Joshua Lifton

Sensor systems for interactive surfaces

This paper describes four different systems that we have developed for capturing various manners of gesture near interactive surfaces. The first is a low-cost scanning laser rangefinder adapted to accurately track the position of bare hands in a plane just above a large projection display. The second is an acoustic system that detects the position of taps on a large, continuous surface (such as a table, wall, or window) by measuring the differential time-of-arrival of the acoustic shock impulse at several discrete locations. The third is a sensate carpet that uses a grid of piezoelectric wire to measure the dynamic location and pressure of footfalls. The fourth is a swept radio frequency (RF) tag reader that measures the height, approximate location, and other properties (orientation or a control variable like pressure) of objects containing passive, magnetically coupled resonant tags, and updates the continuous parameters of all tagged objects at 30 Hz.
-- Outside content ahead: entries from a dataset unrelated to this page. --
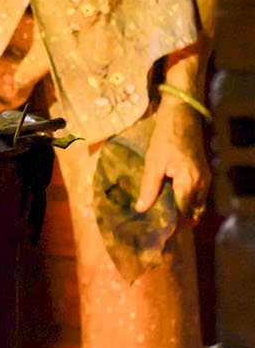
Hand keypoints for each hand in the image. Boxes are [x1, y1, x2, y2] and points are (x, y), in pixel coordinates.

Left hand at [135, 101, 210, 224]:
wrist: (182, 116)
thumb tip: (141, 209)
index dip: (170, 224)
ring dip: (181, 212)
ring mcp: (205, 179)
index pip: (182, 212)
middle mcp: (201, 183)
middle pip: (190, 212)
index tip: (155, 231)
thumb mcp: (153, 162)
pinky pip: (196, 196)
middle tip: (156, 226)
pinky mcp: (203, 174)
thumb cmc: (165, 137)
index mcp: (189, 181)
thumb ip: (148, 187)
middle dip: (176, 221)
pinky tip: (170, 203)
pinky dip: (185, 202)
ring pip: (195, 205)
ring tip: (161, 217)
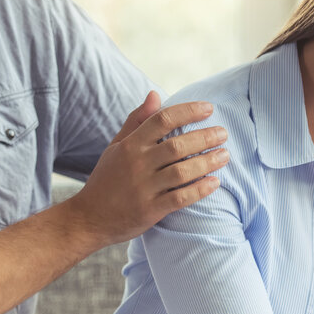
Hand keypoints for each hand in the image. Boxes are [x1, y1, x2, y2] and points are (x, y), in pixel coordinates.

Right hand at [65, 92, 228, 249]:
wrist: (88, 218)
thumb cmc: (106, 179)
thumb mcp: (116, 146)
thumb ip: (137, 120)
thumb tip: (156, 94)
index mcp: (130, 145)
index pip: (163, 119)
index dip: (188, 111)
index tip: (208, 108)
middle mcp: (137, 164)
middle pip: (178, 145)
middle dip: (205, 137)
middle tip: (223, 133)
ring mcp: (144, 188)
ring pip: (182, 172)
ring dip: (208, 162)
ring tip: (224, 155)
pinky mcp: (150, 210)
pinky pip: (180, 198)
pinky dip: (200, 190)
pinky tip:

In addition to discussing the technologies and surveying different approaches, sample applications are given for each system.

Localizing a sensor network via collaborative processing of global stimuli

In order for nodes in a sensor network to meaningfully correlate their sensor readings, they must first determine their position in a globally shared coordinate system. Though there are many approaches which are suitable for achieving localization in the general case, sensor nodes are uniquely suited to use their sensing capabilities to aid them in this task. Global events which are detected in the environment surrounding the sensor network can serve as points of correspondence which, through collaborative processing on the network, provide nodes with sufficient information to compute their position. We have implemented an algorithm based on this approach in the Pushpin Computing sensor network: a dense, 55 node network which is spread over an area of 0.5 square meters. By queuing off of the minimum number of ultrasound pulses and light flashes needed to determine 2D coordinates using a simple lateration approach, we show that nodes in the Pushpin network can compute their position with an average error of 5-cm and a error standard deviation of 3-cm. In this paper we present this localization system and characterize its accuracy in our hardware testbed.

Localization on the pushpin computing sensor network using spectral graph drawing and mesh relaxation

This work approaches the problem of localizing the nodes of a distributed sensor network by leveraging distance constraints such as inter-node separations or ranges between nodes and a globally observed event. Previous work has shown this problem to suffer from false minima, mesh folding, slow convergence, and sensitivity to initial position estimates. Here, we present a localization system that combines a technique known as spectral graph drawing (SGD) for initializing node position estimates and a standard mesh relaxation (MR) algorithm for converging to finer accuracy. We describe our combined localization system in detail and build on previous work by testing these techniques with real 40-kHz ultrasound time-of-flight range data collected from 58 nodes in the Pushpin Computing network, a dense hardware testbed spread over an area of one square meter. In this paper, we discuss convergence characteristics, accuracy, distributability, and the robustness of this localization system.

Experiences and directions in pushpin computing

Over the last three years we have built and experimented with the Pushpin computing wireless sensor network platform. The Pushpin platform is a tabletop multihop wireless sensor network testbed comprised of 100 nodes arbitrarily placed within a one-square-meter area. The Pushpin platforms concise form factor and extreme node density allow for fine-grained control of its environment and immediate user interaction, thereby uniquely situating it between simulated and real world sensor networks. This paper details our salient successes and lessons learned along the way. We also discuss how these experiences have shaped our vision of the future of wireless sensor networks and some concrete research directions to follow.

Media matrix: self-organizing distributed physical database

We introduce Media Matrix, a system applying distributed, embedded computing techniques to the creation and maintenance of a queriable database of physical objects such as compact discs, video cassettes, books, and component bins. This paper provides theory, design, and implementation details as well as future work and potential applications.